Suppression induced by testosterone

The studies carried out to find new effective mechanisms against androgenetic alopecia yielded the surprising result that caffeine can cancel the undesirable effects of testosterone in the skin. These results showed that, in addition to the generally expected effect of improving circulation, caffeine had other effects that had previously been overlooked. In the wake of these reports, caffeine was applied to the hair follicles of men with beginning hereditary hormonal hair loss and the results were analysed.

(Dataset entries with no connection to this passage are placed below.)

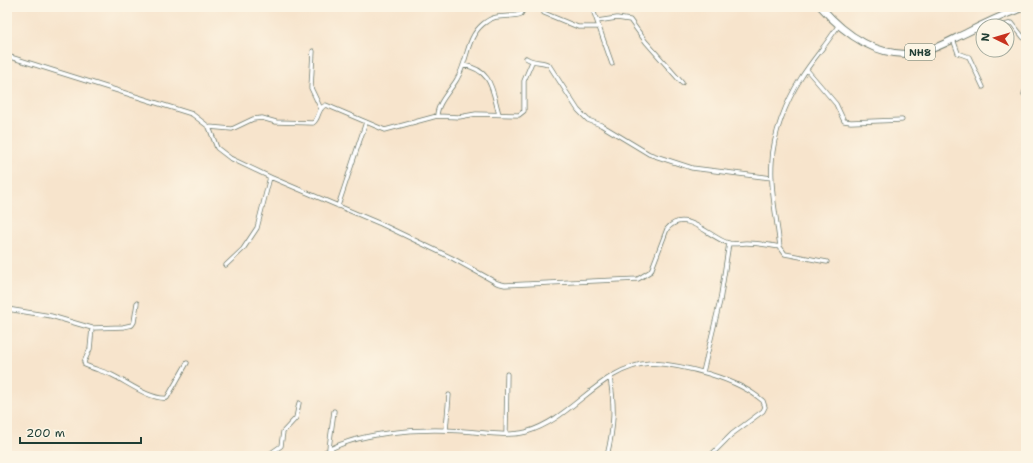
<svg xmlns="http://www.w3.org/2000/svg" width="1033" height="463" font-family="'Shantell Sans',sans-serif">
<rect width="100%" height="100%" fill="#fcf5e5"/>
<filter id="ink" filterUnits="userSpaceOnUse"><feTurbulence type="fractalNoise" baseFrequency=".025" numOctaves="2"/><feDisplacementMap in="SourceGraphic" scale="8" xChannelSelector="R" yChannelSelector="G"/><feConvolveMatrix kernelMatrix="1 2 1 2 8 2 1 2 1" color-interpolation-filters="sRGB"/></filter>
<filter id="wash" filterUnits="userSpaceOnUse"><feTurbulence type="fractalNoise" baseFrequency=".012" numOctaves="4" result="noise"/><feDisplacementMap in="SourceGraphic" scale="16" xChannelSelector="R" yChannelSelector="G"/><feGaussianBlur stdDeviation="0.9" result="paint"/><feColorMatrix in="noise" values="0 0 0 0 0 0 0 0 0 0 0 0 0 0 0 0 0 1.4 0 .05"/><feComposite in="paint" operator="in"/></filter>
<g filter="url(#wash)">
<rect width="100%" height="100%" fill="#f7e4cc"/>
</g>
<g filter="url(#ink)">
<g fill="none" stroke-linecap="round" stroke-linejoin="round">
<!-- minor casing -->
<g stroke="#6b7769" stroke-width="5">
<path id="minor" d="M592 7 612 64
M544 13 578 27H599
M597 21 617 18 630 20 646 42 682 83
M1001 26 1012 23 1026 41
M974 30 983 32
M953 39 958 53 969 57 983 87
M313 51 311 88 321 109
M7 56 192 114 209 127 217 148 230 158 270 177 381 224 452 258 497 283 505 285 638 279 651 271 667 229C685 207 710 238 728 243 734 245 740 243 746 243 758 243 769 245 780 247
M526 58C534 64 542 60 549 65L578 110 588 120 601 125 649 154 692 168 772 178
M463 65C493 70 492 91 499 114
M807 70 836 104 844 121 851 122 902 120
M1024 94 1026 89
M437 116C437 103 451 90 457 79 468 61 466 38 483 24 497 12 508 19 521 14L525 7
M209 127 232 129 253 119 262 118 276 122 313 123C320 118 317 108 326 105L385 130 437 116 459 117 476 114 519 115 524 111V81L532 62
M338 206 366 122
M827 262 785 254 780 247C777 219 770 190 772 162 773 134 786 102 801 78 812 60 827 44 838 26
M226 265 243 249 257 228 270 177
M7 309 51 316 92 328 123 327 132 325 134 322 137 303
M92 328 90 349 84 362 85 365C94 369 103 371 112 375 127 382 150 400 167 398L187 363
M703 372 720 301 729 243
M446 430 449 395
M506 433 507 374
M329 448 334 411
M269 456 271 453 281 446 283 432 296 418 299 403
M319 456C353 431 421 428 463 431 483 432 506 437 526 432 573 419 600 367 650 363 684 365 737 378 763 401L765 407 763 411 732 434 710 456
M607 456C614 427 615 407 610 378"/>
</g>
<!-- trunk casing -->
<g stroke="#6b7769" stroke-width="8">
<path id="trunk" d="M821 7C845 35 879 59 918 53 935 50 951 40 966 33 985 23 1005 14 1025 7"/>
</g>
<!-- minor -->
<use href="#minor" stroke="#fff" stroke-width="3.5"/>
<!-- trunk -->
<use href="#trunk" stroke="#fff" stroke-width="6"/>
</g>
</g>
<g text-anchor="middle" stroke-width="3.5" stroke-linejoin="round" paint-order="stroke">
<!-- shield labels -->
<rect fill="#fcf5e5" stroke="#617469" stroke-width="1" x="905" y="44" width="30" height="16" rx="3"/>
<g font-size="10" font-weight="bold" fill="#1f3d34">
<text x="920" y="56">NH8</text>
</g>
</g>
<!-- margin -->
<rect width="1033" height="463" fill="none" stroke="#fcf5e5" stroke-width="24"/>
<!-- north arrow -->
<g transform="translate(995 38) rotate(275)"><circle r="19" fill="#fcf5e5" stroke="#a4ab9e"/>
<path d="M0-3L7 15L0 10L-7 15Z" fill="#c8321e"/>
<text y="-6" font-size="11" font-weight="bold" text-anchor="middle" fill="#1f3d34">N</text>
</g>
<!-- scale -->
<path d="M20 437v6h121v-6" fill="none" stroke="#1f3d34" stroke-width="2"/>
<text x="26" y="437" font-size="12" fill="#1f3d34" stroke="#fcf5e5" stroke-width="3" paint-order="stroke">200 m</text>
</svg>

Stimulation caused by caffeine

The study results revealed that a distinct increase in hair follicle growth, amounting to up to +46% in individual batches, was achieved with caffeine. The stimulatory effect of caffeine on blood circulation was not relevant in the hair organ culture model, since the HOCM operates independently of the vascular system. For this reason, any stimulating effect of caffeine observed in the model must be due to caffeine acting directly on the metabolism of the hair root.

The measurement of total culture time in the HOCM yielded further evidence that caffeine exerts a positive effect on the vitality of hair roots. The hair follicles exposed to caffeine under culture conditions exhibited a 37% longer lifetime in comparison with the control.

After the growth-suppressing effect of testosterone and the growth-stimulating effect of caffeine were demonstrated in individual batches containing testosterone or caffeine, respectively, growth trials were carried out in a hybrid model containing both testosterone and caffeine and testosterone in combination. In particular, the researchers wanted to find out whether caffeine was able to cancel the suppressive effect of testosterone.

The study results show that caffeine is able to cancel the suppression of hair growth induced by testosterone and even to stimulate hair growth beyond the normal level. The studies carried out in the HOCM have thus confirmed that caffeine is able to neutralise the undesirable effects of testosterone, a substance held responsible for the shutdown of hair follicle activity in patients with androgenetic alopecia. Following exposure to caffeine, the hair follicles return to a balanced state equivalent to the state of the untreated hair follicles in the control solution.

Caffeine cancels the effect of testosterone


The results showed, furthermore, that caffeine may be a potent growth-stimulating agent suitable for long-term therapeutic or prophylactic treatment of patients with a genetic predisposition to androgenetic alopecia since, under laboratory conditions simulating hair growth conditions in men with hereditary hormonal hair loss, a significant stimulating effect on hair follicle growth was demonstrated compared to controls.


T. W. Fischer, U. C. Hipler, P. Elsner, Int. J. Dermatol. 2007, 46 , 27–35.